Wöltgens zag de markt als een geloof dat alles en iedereen aan zich onderwerpt en tot koopwaar maakt
‘Het gat dat Thijs naliet,’ schreef Dagblad De Limburger op 2 juni over een van de meest invloedrijke politici uit Limburg: Thijs Wöltgens. Tien jaar na zijn dood ging de verslaggever van de betreffende krant op zoek naar zijn erfenis. Wordt de politicus uit Kerkrade gemist? Het antwoord is kort: Ja! Er moet weer een Wöltgens op links opstaan aldus VVD’er Mark Verheyen in het betreffend artikel. Want voor een goed intellectueel debat heb je tegengestelde meningen nodig. Zeker nu links al jaren met zichzelf (en elkaar) overhoop ligt.
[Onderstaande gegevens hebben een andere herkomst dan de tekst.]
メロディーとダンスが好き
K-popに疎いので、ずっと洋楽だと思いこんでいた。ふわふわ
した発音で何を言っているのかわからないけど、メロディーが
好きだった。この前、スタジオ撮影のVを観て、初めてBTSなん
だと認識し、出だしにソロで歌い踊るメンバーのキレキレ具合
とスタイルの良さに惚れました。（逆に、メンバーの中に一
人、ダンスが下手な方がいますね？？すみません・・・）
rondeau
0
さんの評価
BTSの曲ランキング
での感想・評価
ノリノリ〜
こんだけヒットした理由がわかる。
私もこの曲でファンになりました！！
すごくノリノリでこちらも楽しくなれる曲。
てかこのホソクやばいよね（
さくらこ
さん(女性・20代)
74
Terwijl de PvdA medio jaren negentig onder Kok de weg insloeg naar ‘de derde weg’ waarschuwde de Limburgse politicus al in 1996 voor het neoliberalisme. De sociaaldemocratie is verloren als zij niet de frontale aanval op het neoliberalisme inzet, schreef hij in zijn boekje ‘De Nee zeggers’. Voor Wöltgens was de markt geen ordeningsmechanisme dat vrije individuen disciplineert om hun kwaliteiten zo rationeel mogelijk te ontplooien. Nee, voor Wöltgens was de markt een geloof dat alles en iedereen aan zich onderwerpt en tot koopwaar maakt. Bij hem stond de onvrijheid van de markt voorop, terwijl de (consensus-)politiek van de verzorgingsstaat juist garant staat voor de vrijheid. Werd hier geen halt aan geroepen dan zouden de mensen zich van de PvdA afwenden. ‘Herverdeling is uit, tweedeling is in’, constateerde hij spijtig.
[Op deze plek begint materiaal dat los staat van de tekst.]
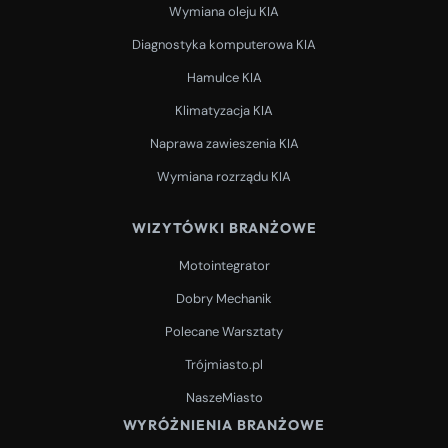
Wymiana oleju KIA
Diagnostyka komputerowa KIA
Hamulce KIA
Klimatyzacja KIA
Naprawa zawieszenia KIA
Wymiana rozrządu KIA
WIZYTÓWKI BRANŻOWE
Motointegrator
Dobry Mechanik
Polecane Warsztaty
Trójmiasto.pl
NaszeMiasto
WYRÓŻNIENIA BRANŻOWE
De kern van zijn betoog ging over civil courage, het activeren van het primaire (ge)weten en het ontmaskeren van de markt. Hij moest niets hebben van een economisch systeem dat hebzucht en het morele gelijk van de winnaar zo voorop plaatst ten koste van elementaire morele principes. Niet voor niets werd de denker Wöltgens bekend als voorstander van het ‘Rijnlands model’. De menselijkere vorm van kapitalisme waar een consensus bestaat tussen werkgever en werknemer. Landen met het ‘Rijnlands model’, dus met relatief veel inkomensgelijkheid en sociale bescherming, functioneren economisch beter en kennen meer vrijheid, meent Wöltgens. Waar de overheid zich passiever opstelt, heeft de burger minder vrijheid, dit in tegenspraak tot wat de neoliberale theorie belooft. Want zijn de mensen in bijvoorbeeld de Verenigde Staten echt zoveel vrijer dan wij?
Later zou men het volgens hem onbegrijpelijk vinden ‘waarom wij 80.000 miljonairs rijker maken ten koste van de terugkeer van zichtbare armoede voor honderdduizenden’. Ondanks de bijna profetische woorden van d’r Thijs zoals hij liefkozend in Kerkrade genoemd werd greep het geloof in het neoliberalisme steeds verder om zich heen. Waar dit geloof toe geleid heeft hebben we allemaal lijfelijk mogen ervaren. Het neoliberalisme dat doorsijpelde tot in de haarvaten van de samenleving.
Hoeveel van ons werden niet verleid om meer te lenen voor een grotere tv of auto? Greed is good! Hebzucht, aangejaagd door bankiers en internationaal georiënteerde rijken die de staat alleen nog als hindernis zien. Dezelfde staat die vervolgens wel de puinhoop mocht oplossen toen het misging. Jarenlang hebben we met zijn allen de broekriem moeten aanspannen. Hoewel de PvdA niet wegliep toen het misging (Wouter Bos en Diederik Samsom) heeft mijn partij wel verzuimd om met een goed (internationaal) alternatief te komen. De voorspelling van Wöltgens over de sociaaldemocratie kwam ook uit want de teleurgestelde kiezer wendde zich bij de Tweede Kamerverkiezingen van 2017 massaal van de PvdA af.
‘Er is geen totaalvisie voor de sociaaldemocratie’, aldus de Limburgse FNV ’er Wiel Friedrichs. Helemaal ongelijk heeft hij niet. Daarom zou teruggrijpen op de wijze woorden van deze sociaaldemocratische denker uit Kerkrade anno 2018 helemaal niet verkeerd zijn. Een visie die ankers slaat en inspireert!